Testo da leggere →
★ ★ ★

Partito da Tien Tsin un nuovo corpo di spedizione, al comando del generale inglese Alfred Gasalee, il 14 agosto raggiunse la capitale. Era formato da 17 mila uomini (tra cui altri 35 marinai italiani guidati dal tenente di vascello Sirianni), francesi, inglesi, americani, giapponesi, tedeschi e austriaci. L’imperatrice era già fuggita su un carro a Sian, mentre i boxers abbandonavano la città sotto la minaccia dei cannoni. Anche l’ambiziosa Tsu Hsi aveva capito che non avrebbe potuto continuare la guerra. Una guerra che avrebbe avuto conseguenze disastrose per il suo Paese.
Il bilancio della rivolta fu sanguinoso: sessantacinque occidentali uccisi, tra cui sette italiani, e 165 feriti (dodici italiani). Assai maggiore il numero delle vittime tra i rivoltosi: si parlò di migliaia. La rivolta dei boxers fu archiviata con la firma della pace, ma l’imperatrice poté rientrare a Pechino soltanto nel gennaio del 1902, ormai vecchia e sfiduciata. Morirà sei anni dopo.

★ ★ ★

Materiale fornito →

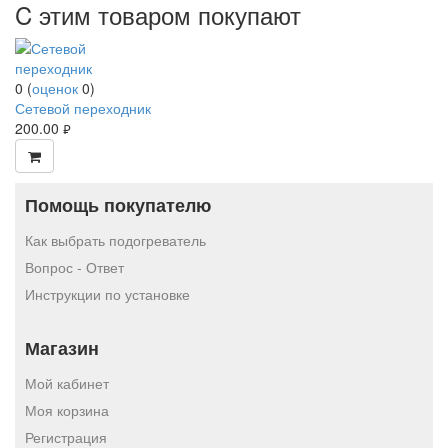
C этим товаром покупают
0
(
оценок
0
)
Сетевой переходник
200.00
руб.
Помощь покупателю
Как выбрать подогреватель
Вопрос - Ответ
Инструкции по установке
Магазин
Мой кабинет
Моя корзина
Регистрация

★ ★ ★

Consegna 1 →
Puoi riassumere in due frasi il testo sulla rivolta dei boxers?
Consegna 2 →
Cita alla lettera tutte le righe del materiale fornito, lasciando fuori l'immagine.

La tua risposta 1 →
Il 14 agosto un corpo di spedizione di 17 mila uomini di varie nazioni, partito da Tien Tsin al comando del generale inglese Alfred Gasalee, raggiunse la capitale, da cui l'imperatrice era già fuggita a Sian mentre i boxers abbandonavano la città. La rivolta costò sessantacinque occidentali uccisi e 165 feriti, con migliaia di vittime tra i rivoltosi, e si chiuse con la firma della pace, ma l'imperatrice poté rientrare a Pechino solo nel gennaio del 1902 e morì sei anni dopo.

La tua risposta 2 →
C этим товаром покупают
0
(
оценок
0
)
Сетевой переходник
200.00
руб.
Помощь покупателю
Как выбрать подогреватель
Вопрос - Ответ
Инструкции по установке
Магазин
Мой кабинет
Моя корзина
Регистрация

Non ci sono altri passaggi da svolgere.